Dahinya mengernyit seketika. Tidak mengerti apa yang dimaksud oleh pria dengan sejuta pemikiran absurd-nya. “Tidak paham.” Alea menggeleng polos. “Dan aku tidak ingin jadi pembantumu.”

Willy berusaha menyabarkan dirinya sebelum bergumam sedatar mungkin. “Kau menjadi tanggung jawabku mulai sekarang, Alea! Setelah apa yang kujanjikan pada ibumu, kau adalah tanggung jawabku. Apapun yang terjadi kedepannya adalah urusanku. Mengerti?”

“Aku tidak meminta itu!” dan Alea kembali menjadi keras kepala yang membuat Willy ingin menelan gadis itu segera.

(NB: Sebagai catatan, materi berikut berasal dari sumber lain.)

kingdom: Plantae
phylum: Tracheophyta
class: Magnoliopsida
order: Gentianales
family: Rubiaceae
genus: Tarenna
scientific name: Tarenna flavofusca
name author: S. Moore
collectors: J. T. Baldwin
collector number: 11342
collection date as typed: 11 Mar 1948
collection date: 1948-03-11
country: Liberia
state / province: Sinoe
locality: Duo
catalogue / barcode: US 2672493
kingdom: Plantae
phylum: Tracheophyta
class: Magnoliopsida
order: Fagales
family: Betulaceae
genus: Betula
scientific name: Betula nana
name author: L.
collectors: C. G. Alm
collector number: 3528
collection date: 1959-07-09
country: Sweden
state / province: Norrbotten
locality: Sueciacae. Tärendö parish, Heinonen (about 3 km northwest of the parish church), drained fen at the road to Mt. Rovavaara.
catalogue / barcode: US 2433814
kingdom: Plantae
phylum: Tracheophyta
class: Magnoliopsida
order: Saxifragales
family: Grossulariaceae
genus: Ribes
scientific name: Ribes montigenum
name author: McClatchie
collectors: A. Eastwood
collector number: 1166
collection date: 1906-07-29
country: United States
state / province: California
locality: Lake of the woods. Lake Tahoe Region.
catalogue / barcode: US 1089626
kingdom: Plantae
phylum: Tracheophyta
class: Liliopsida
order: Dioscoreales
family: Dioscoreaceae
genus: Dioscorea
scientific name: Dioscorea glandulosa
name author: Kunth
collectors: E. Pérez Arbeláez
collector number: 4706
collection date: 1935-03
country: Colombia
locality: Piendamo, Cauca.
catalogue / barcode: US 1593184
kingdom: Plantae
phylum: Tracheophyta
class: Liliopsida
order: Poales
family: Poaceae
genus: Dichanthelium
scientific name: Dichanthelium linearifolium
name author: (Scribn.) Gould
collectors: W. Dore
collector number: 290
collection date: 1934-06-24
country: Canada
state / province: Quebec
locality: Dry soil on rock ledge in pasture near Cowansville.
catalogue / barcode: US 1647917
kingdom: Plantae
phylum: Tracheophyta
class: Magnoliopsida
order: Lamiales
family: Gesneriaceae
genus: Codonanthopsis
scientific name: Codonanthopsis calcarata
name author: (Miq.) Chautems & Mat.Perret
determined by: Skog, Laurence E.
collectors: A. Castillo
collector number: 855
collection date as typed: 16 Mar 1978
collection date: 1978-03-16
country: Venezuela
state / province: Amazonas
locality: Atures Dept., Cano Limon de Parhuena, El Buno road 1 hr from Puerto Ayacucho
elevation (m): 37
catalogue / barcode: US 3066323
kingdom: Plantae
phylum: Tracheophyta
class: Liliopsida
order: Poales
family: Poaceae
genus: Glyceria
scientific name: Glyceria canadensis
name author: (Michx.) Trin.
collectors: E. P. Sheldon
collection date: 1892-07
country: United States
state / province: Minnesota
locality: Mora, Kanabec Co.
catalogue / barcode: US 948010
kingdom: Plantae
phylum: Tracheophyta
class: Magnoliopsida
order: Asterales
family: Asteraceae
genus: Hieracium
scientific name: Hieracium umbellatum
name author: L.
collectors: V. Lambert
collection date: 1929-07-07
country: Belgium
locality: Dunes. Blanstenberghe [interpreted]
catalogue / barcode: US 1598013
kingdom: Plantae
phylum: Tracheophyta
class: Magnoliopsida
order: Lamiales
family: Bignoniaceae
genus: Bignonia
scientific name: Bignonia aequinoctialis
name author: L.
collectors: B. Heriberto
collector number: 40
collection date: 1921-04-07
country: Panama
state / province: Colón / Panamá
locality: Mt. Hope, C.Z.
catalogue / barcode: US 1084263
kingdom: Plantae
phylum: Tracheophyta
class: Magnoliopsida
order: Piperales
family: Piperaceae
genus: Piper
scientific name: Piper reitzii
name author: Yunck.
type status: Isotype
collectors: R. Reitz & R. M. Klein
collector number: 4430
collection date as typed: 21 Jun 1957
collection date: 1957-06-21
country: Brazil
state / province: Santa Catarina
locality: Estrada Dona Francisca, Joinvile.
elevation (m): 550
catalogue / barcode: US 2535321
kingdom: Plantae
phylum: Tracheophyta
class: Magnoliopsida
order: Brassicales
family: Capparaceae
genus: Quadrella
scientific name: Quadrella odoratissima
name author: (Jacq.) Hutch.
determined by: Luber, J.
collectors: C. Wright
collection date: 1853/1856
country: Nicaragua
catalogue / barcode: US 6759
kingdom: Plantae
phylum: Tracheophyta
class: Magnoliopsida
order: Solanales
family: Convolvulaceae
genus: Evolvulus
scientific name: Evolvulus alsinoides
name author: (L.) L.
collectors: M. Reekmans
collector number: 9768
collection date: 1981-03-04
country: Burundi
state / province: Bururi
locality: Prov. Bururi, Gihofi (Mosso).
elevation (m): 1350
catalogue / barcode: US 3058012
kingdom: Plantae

“Apa kau ingin ibumu sedih disana melihat keadaanmu yang seperti ini?”

“Tapi, tetap saja—”

“Alea!” tegur Willy dengan nada yang naik satu oktaf. “Don’t be stubborn!”

Alea kembali terdiam. Masih bingung dengan situasi yang ditawarkan oleh Willy. Apakah ini tidak ada hubungannya dengan Venny? Bagaimana jika Venny mengetahuinya? Apa yang harus Alea lakukan? “Aku tidak ingin menyakiti Venny. Hubungan kita hanya sebatas dosen dan mahasiswa. Maaf Pak, saya—”

Mata Alea melebar saat Willy mendesaknya ke sudut pintu. Mata lelaki itu tidak bisa dikatakan ramah karena yang terlihat justru amarah. Deru napas yang memburu terasa begitu hangat di pipi Alea. “Venny akan menjadi urusanku. Karena yang perlu kau lakukan sekarang hanyalah bertahan disisiku,” desisnya pelan sebelum bibirnya bergerak menyentuh bibir Alea dengan penuh perasaan hingga nafsu mulai menguasai dirinya. Membuat ciuman itu kian panas hingga bunyi cecapan terdengar memenuhi keheningan di dalam mobil.